DR Faculty Seminar in Israel – Revisiting the Eichmann Trial

This afternoon we had the pleasure of meeting with Amos Hausner, the son of Gideon Hausner, the prosecutor in the Adolf Eichmann trial – what many believe to be the trial of the 20th century.

GidH.jpg                     Eichmann, Adolf.jpg

Gideon Hausner                                       Adolf Eichmann

For readers wondering who Eichmann was, he was a Nazi officer who was one of the major figures in the Holocaust.  He attended the Wannsee conference where the extermination plans for Jews came into being, was responsible for the movement of Jewish people in Eastern Europe to concentration camps, and personally oversaw the deportations from Hungary to Auschwitz starting in 1944.  After the war he fled to Austria and then to Argentina where Mossad agents captured him in 1960.  Brought to Israel, he was tried in 1961.  The trial detailed many of the atrocities of the Holocaust, which many survivors refused to discuss openly even with family members.  But Eichmann didn’t dispute the evidence, his defense was that he was simply following orders that came from Heinrich Himmler.  Eichmann was found guilty of what we now would call crimes against humanity and executed.  For more information on the Eichmann trial go here, here, and here.

Amos started his discussion with some legal issues that had to be overcome before the trial could start.  Eichmann’s deeds were all done in 1945 and earlier.  From a legal perspective, how could a state that came into existence in 1948 criminally try him?  The answer was that these were crimes against “universal norms,” what we would now call crimes against humanity.  And how could Israel have jurisdicition over Eichmann?  The only option was an Israeli law that called for the trial of perpetrators of the Holocaust.  According to Amos this was a novel concept at the time, but is widely accepted practice now.  Finally, how could the judges be impartial?  The crime was for the extermination of the Jews, and they were Jewish.  The winning argument was that no one could be indifferent to such crimes, essentially that impartiality was impossible.
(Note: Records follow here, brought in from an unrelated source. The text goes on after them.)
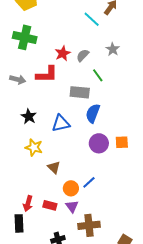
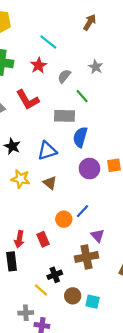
cyan line: (92, 19) -> (48, 42), moved
red star: (63, 53) -> (39, 65), moved
red L-shape: (47, 74) -> (28, 100), turned 65
brown triangle: (54, 167) -> (50, 183), moved
red rectangle: (50, 205) -> (43, 239), turned 56
purple triangle: (72, 206) -> (98, 236), moved

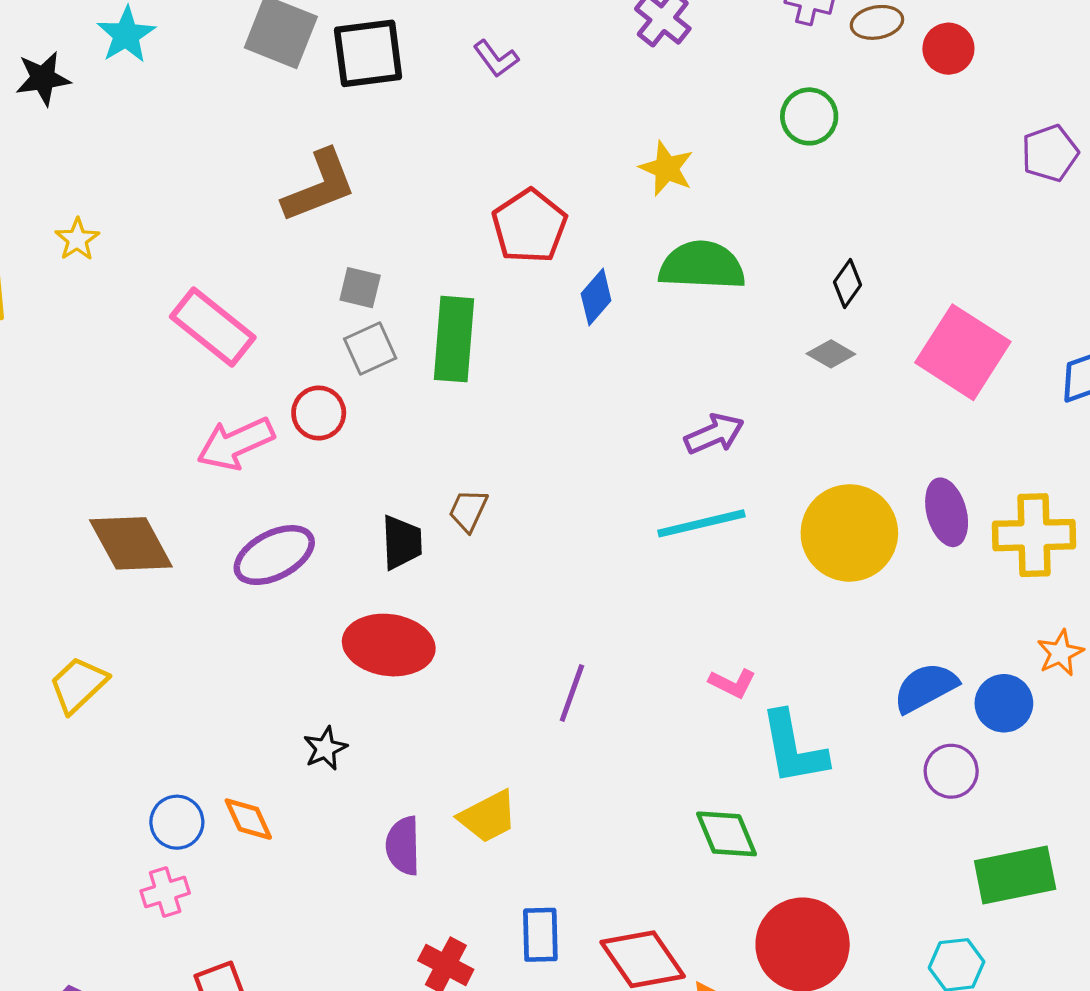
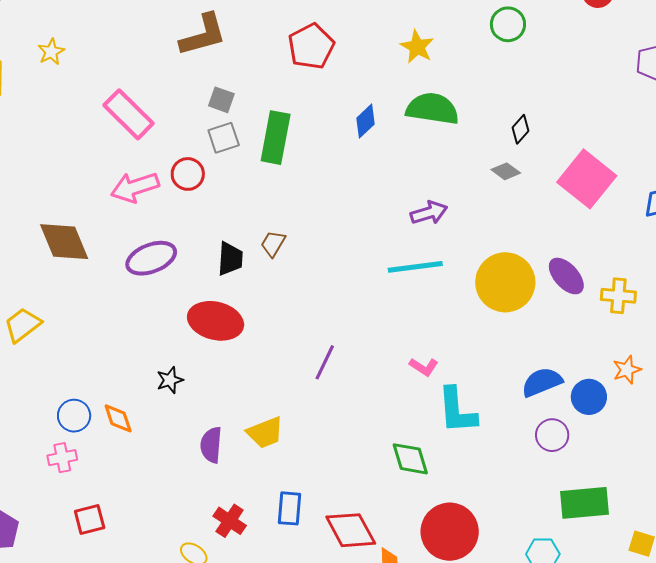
red pentagon: (529, 226) -> (311, 46), moved
purple ellipse: (947, 512) -> (566, 276), turned -33
yellow cross: (1034, 535) -> (618, 296), size x0.7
He also told us some interesting stories from the trial. Later in the war, Eichmann offered to save 1 million Jews if the allied forces would send him 10,000 trucks.  Not surprisingly, they refused.  At the camps where people were waiting to be moved to concentration camps, he sometimes ordered the delivery of some extra soup to create a moral dilemma for those prisoners passing out the soup.  Who should get the excess – the sick, the strong, or should it simply be dumped on the floor to keep from choosing winners and losers?  If it wasn’t dumped on the floor, was the decider complicit in the death of those who didn’t receive the excess?

Not too long after the trial, Gideon resigned at Attorney General and went into politics on his own right.  He was elected to the Knesset several times and became a member of Golda Meir’s cabinent.  He also was the head of Yad Vashem.  Without elaborating, Amos said that his father was a different man after the trial.

Other interesting tidbits:

  • It was taken for granted that Eichmann would be executed by almost everyone, but some asked Gideon to recommend something else. Amos said that his father despised the death penalty, even though he ultimately recommended it.
  • Gideon suggested the attorney who represented Eichmann, Robert Servatis. Servatis had defended three defendants at the Nuremburg Trials and was both knowledgeable and capable.  Servatis was assisted by Dieter Wechtenbruch.
  • Amos believes that international criminal tribunals don’t work. While they do punish, the punishment is so much later than the acts (25 years or more) that the deterrence effect of such cases are minimal.  He believes that such trials should be held much closer in time, like any other criminal case, and that the defendant should be tried in absentia.  Then the deterrence effect is there, even if it’s years later before punishment can be enforced.
  • Amos is well known on his own for his role in the fight to curb smoking in Israel.